__The task__
Print the data exactly. Pictures stay out.
-- Source data follows --
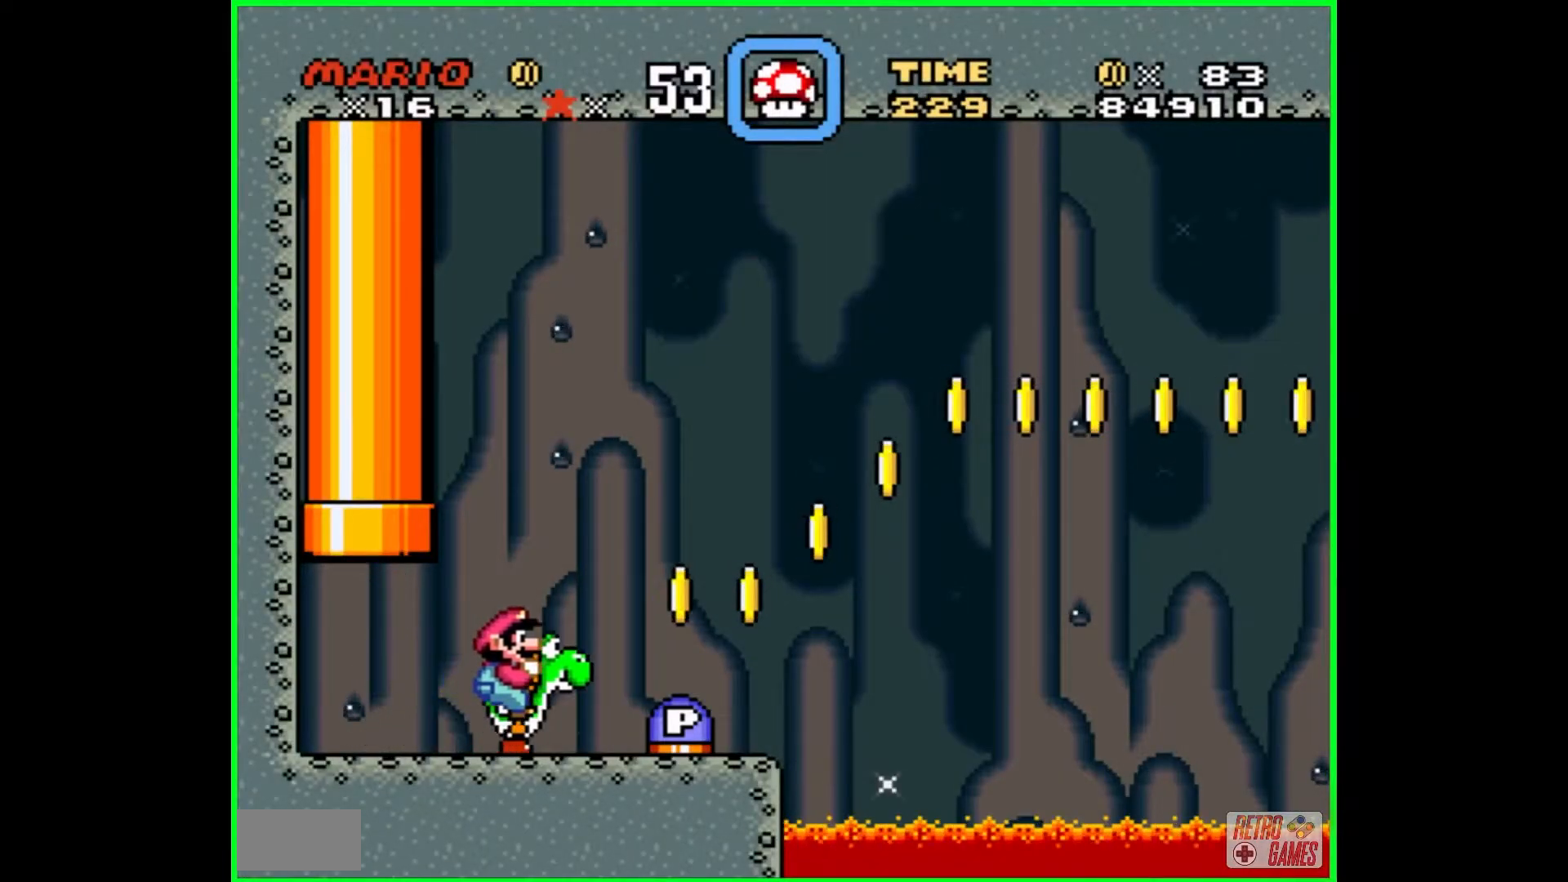
{"buttons": [], "events": [[50, "Y", "down"], [150, "Y", "up"]]}
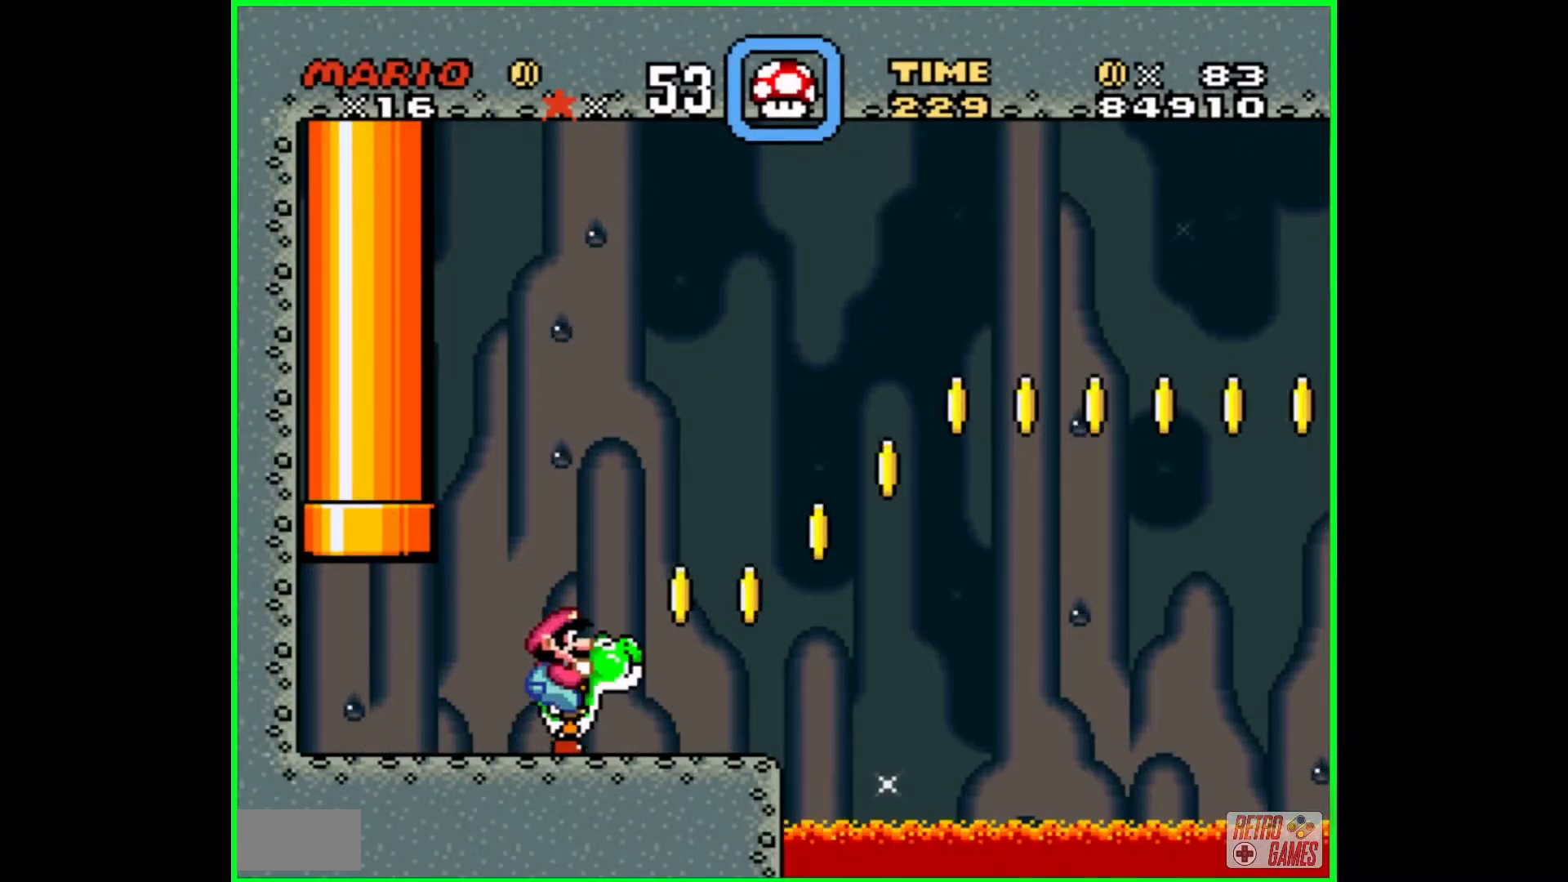
{"buttons": [], "events": [[150, "DPAD_RIGHT", "down"], [383, "DPAD_RIGHT", "up"]]}
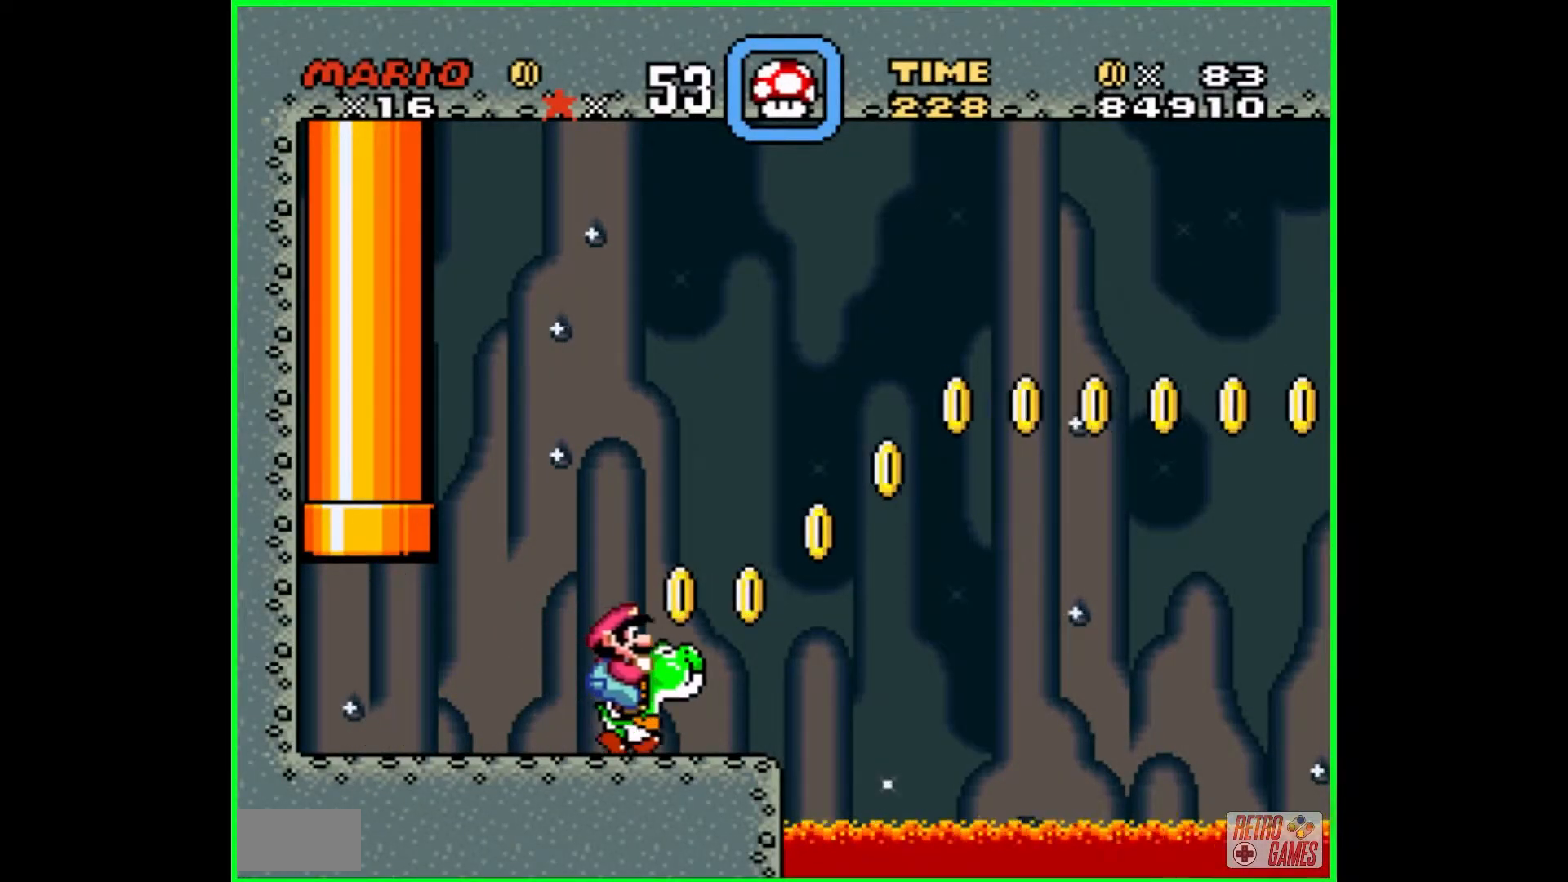
{"buttons": [], "events": [[233, "DPAD_RIGHT", "down"], [350, "DPAD_RIGHT", "up"]]}
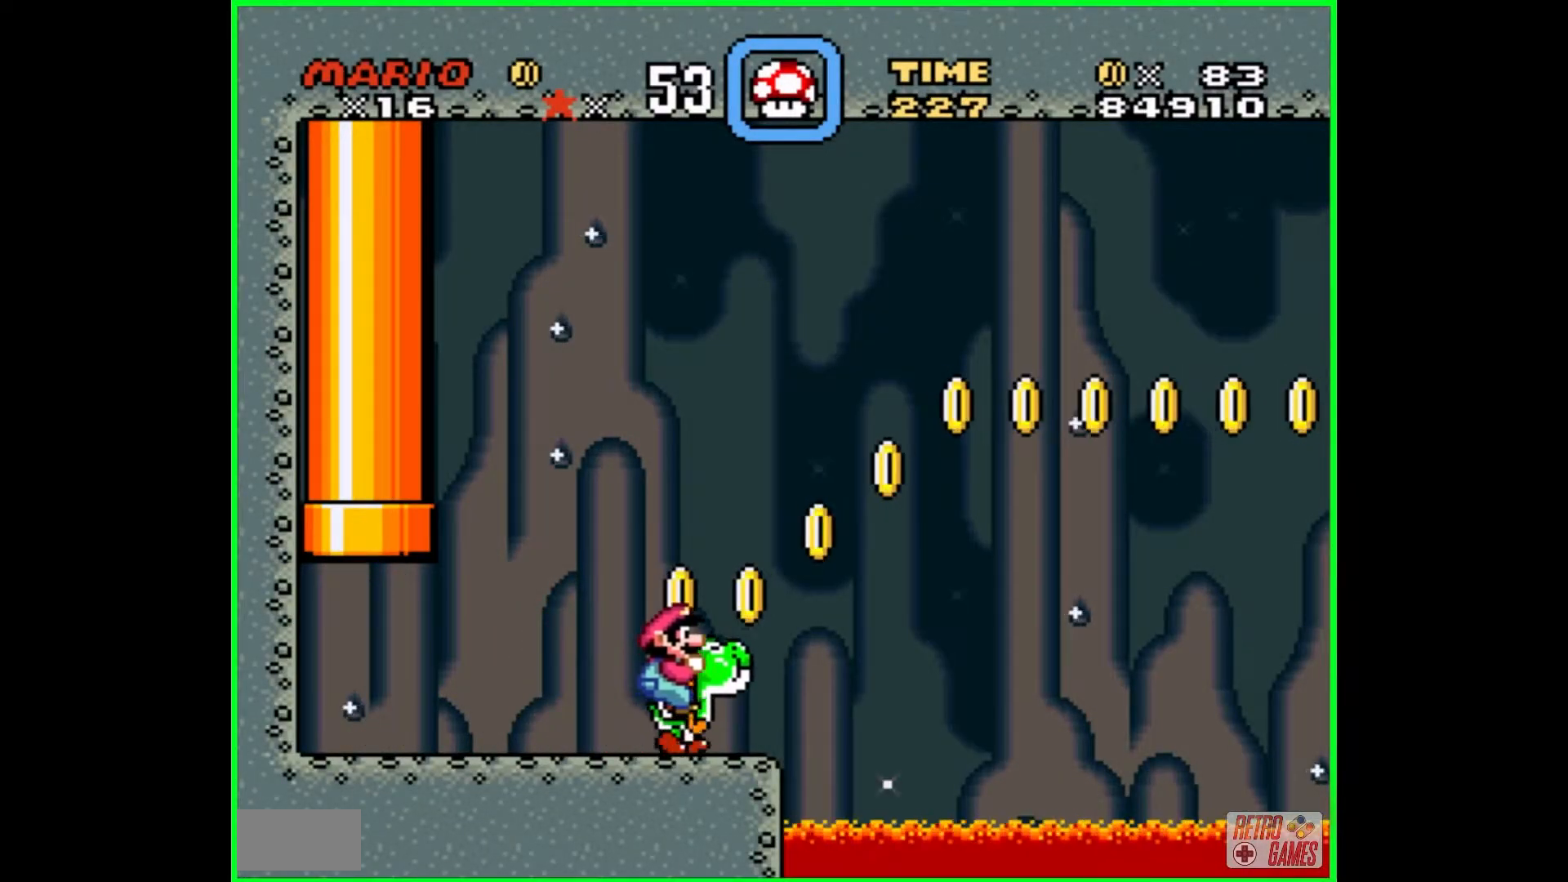
{"buttons": ["Y"], "events": [[183, "DPAD_LEFT", "down"], [250, "DPAD_LEFT", "up"], [433, "Y", "down"]]}
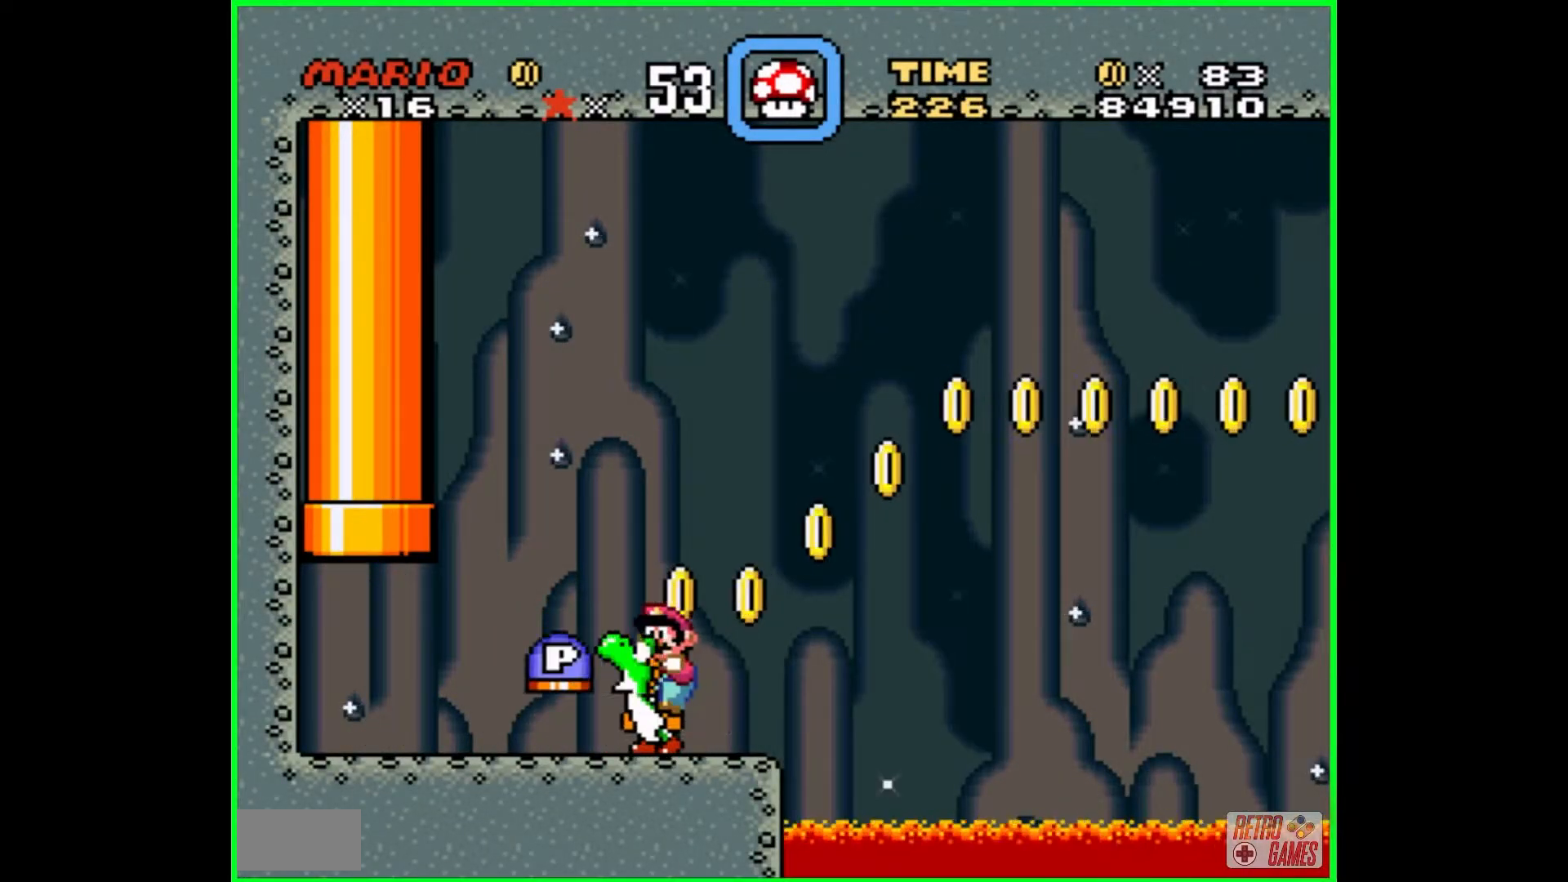
{"buttons": [], "events": [[17, "Y", "up"]]}
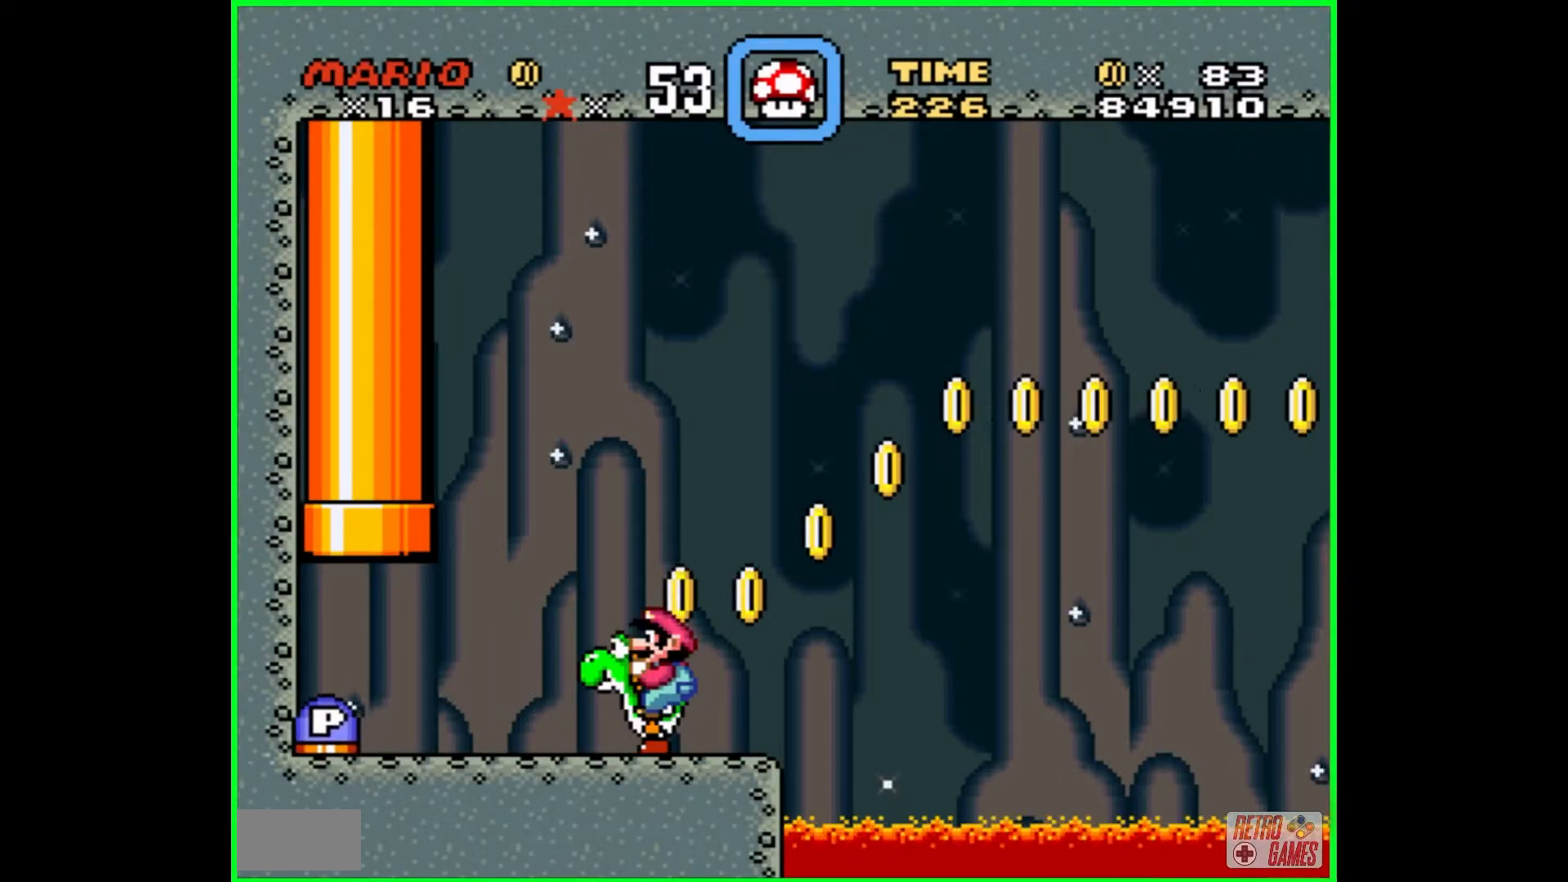
{"buttons": [], "events": [[133, "DPAD_LEFT", "down"], [333, "DPAD_LEFT", "up"]]}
-- Source data concluded --
__Answer__
{"buttons": [], "events": [[50, "Y", "down"], [150, "Y", "up"]]}
{"buttons": [], "events": [[150, "DPAD_RIGHT", "down"], [383, "DPAD_RIGHT", "up"]]}
{"buttons": [], "events": [[233, "DPAD_RIGHT", "down"], [350, "DPAD_RIGHT", "up"]]}
{"buttons": ["Y"], "events": [[183, "DPAD_LEFT", "down"], [250, "DPAD_LEFT", "up"], [433, "Y", "down"]]}
{"buttons": [], "events": [[17, "Y", "up"]]}
{"buttons": [], "events": [[133, "DPAD_LEFT", "down"], [333, "DPAD_LEFT", "up"]]}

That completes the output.